Pour ce qui est sa toute première adaptation (un roman de Philippe Claudel), l’auteur livre un récit une nouvelle fois incroyablement fort et envoûtant qui, tout comme Blast, s’aventure dans les méandres les plus sombres de l’âme humaine. Car ce rapport que Brodeck, un homme simple qui a vécu la déportation il y a peu, doit écrire à la demande (le sang dans leurs yeux et les couteaux à leur ceinture lui ont fait comprendre qu’il ne pouvait pas vraiment refuser) des autres hommes du village, est censé raconter les circonstances dans lesquelles celui que l’on surnommait l’ »Anderer », l’autre dans le dialecte du coin, a été tué par tout le village. Façon peut-être de s’exonérer de ce crime collectif. Pourtant, cet homme, mi-poète mi-vagabond, n’avait rien de dangereux. Mais en plus d’être arrivé par la même route qui avait amené la guerre, il était différent. Seulement différent. Le genre d’homme à passer du temps à discuter avec les villageois pour en apprendre davantage sur leur faune et leur flore ou pour mieux connaître leur langue…
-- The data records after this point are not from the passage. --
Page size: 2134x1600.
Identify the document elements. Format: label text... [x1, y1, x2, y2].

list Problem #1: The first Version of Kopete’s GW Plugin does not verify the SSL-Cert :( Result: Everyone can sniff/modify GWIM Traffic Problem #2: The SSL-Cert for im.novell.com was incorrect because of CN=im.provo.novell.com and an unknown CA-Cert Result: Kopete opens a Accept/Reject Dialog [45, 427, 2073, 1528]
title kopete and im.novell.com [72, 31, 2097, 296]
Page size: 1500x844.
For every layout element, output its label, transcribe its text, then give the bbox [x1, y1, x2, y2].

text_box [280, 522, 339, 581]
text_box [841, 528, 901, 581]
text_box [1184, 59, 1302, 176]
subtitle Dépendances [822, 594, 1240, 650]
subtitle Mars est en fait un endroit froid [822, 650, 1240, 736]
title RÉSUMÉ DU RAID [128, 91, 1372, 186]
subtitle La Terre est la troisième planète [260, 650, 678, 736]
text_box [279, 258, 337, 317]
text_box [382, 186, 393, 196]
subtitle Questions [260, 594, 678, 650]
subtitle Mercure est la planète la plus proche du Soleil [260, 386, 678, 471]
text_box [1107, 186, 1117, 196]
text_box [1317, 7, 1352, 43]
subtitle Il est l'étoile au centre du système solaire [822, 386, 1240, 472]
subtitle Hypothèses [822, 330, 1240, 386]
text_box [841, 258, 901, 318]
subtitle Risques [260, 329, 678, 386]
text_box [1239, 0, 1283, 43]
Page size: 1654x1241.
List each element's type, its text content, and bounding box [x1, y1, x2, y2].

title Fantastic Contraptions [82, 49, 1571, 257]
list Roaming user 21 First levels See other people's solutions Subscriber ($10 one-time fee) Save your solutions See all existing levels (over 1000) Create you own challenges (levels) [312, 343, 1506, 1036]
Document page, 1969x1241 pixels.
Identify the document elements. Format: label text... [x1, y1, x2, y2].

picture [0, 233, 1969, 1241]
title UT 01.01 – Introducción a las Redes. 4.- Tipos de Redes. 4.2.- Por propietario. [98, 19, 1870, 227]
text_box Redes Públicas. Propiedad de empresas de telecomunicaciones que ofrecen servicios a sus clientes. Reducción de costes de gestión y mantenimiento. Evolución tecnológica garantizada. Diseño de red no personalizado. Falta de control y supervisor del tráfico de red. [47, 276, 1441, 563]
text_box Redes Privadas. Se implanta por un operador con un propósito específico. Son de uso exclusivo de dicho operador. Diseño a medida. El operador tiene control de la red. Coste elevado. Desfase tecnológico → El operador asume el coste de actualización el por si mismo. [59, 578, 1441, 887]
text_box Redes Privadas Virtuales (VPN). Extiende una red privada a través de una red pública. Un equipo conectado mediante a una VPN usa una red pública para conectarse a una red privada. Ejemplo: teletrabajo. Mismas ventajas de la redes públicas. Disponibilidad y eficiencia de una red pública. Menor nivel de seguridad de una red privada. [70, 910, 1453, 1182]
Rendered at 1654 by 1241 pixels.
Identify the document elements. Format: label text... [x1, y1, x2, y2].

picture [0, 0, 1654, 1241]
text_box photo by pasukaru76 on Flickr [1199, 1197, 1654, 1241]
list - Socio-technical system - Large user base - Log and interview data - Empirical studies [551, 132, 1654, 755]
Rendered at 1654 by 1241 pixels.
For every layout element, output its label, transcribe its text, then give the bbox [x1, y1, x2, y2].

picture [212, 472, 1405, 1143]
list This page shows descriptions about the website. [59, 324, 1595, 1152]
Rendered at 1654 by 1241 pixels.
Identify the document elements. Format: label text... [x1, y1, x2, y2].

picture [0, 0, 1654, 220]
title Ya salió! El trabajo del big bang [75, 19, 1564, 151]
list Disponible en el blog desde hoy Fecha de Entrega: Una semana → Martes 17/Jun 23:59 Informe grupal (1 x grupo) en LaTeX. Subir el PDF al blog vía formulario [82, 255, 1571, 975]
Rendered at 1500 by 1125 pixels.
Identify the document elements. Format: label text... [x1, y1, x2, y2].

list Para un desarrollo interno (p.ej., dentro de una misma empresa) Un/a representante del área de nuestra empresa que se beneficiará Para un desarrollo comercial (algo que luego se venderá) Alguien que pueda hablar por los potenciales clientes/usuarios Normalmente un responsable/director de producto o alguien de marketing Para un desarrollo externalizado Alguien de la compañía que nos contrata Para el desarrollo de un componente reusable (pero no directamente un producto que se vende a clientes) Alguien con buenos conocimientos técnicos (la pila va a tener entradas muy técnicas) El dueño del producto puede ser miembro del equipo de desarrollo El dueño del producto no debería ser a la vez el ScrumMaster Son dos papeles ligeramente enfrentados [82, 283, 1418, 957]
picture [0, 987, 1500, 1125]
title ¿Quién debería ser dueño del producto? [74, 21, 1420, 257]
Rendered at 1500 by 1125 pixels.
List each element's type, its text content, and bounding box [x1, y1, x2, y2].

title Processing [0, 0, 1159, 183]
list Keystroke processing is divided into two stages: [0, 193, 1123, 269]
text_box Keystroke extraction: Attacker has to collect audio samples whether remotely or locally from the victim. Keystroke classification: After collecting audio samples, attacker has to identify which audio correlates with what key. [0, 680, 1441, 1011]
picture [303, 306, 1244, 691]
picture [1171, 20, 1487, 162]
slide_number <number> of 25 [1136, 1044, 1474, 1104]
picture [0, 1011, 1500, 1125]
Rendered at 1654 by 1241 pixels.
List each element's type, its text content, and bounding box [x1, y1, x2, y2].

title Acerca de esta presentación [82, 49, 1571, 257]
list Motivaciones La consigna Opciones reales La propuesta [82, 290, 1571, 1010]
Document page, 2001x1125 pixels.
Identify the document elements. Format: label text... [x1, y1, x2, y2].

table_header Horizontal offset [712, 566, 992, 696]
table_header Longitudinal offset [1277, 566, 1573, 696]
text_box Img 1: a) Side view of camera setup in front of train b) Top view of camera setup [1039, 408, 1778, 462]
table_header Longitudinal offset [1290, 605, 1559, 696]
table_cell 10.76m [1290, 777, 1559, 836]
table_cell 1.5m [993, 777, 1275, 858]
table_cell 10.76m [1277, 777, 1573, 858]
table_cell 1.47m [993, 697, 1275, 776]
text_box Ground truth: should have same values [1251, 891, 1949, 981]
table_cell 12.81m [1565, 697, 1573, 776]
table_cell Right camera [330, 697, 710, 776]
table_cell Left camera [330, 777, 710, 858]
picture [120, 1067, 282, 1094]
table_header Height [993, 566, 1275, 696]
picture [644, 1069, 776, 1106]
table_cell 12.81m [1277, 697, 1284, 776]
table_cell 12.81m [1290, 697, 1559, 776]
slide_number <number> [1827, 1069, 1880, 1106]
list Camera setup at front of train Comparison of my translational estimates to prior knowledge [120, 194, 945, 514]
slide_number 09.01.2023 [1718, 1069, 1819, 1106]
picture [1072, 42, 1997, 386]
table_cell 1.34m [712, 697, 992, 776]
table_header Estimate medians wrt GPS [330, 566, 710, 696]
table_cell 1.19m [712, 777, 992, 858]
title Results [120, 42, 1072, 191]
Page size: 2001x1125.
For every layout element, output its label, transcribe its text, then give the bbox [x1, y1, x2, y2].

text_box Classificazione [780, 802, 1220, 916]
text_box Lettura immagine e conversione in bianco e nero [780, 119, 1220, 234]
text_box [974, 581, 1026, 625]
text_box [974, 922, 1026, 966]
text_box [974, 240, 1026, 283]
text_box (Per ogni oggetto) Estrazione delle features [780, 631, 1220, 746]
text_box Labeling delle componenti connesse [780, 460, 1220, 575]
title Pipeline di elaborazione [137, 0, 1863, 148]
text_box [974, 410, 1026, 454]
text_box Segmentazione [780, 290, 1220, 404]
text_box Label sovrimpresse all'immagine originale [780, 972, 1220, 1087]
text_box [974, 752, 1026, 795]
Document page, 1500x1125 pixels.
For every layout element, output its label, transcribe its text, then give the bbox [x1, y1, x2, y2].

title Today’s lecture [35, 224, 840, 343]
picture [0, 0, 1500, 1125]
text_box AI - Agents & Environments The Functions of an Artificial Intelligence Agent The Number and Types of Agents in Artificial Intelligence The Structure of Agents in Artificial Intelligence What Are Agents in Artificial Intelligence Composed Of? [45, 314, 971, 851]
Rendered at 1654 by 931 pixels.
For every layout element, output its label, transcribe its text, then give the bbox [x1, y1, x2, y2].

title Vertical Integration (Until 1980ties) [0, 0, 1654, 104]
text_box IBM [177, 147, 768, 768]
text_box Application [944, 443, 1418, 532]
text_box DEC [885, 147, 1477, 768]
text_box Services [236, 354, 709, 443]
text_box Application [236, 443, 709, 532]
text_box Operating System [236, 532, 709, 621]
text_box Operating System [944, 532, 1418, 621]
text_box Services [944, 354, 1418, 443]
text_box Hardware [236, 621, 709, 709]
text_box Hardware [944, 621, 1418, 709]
Superstitions, peur de l’Autre, repli sur soi, jalousie, danger de l’ignorance : voilà de quoi vient nous parler Le rapport de Brodeck et sa narration magnifique (limpide et assurée, elle impose son rythme contemplatif au lecteur –en insérant ici ou là des gros plans d’animaux ou des paysages- pour mieux l’immerger dans l’histoire). Avec justesse et intensité. Car le noir et blanc, et c’est là que Larcenet impressionne encore, de l’auteur est tout simplement sublime. Quelle évolution et que de progrès réalisés dans le dessin depuis Le combat ordinaire ! L’encrage est si précis et expressif qu’il donne souvent des allures de gravures expressionnistes aux cases ! Vraiment du grand Art !

(Diptyque – Dargaud)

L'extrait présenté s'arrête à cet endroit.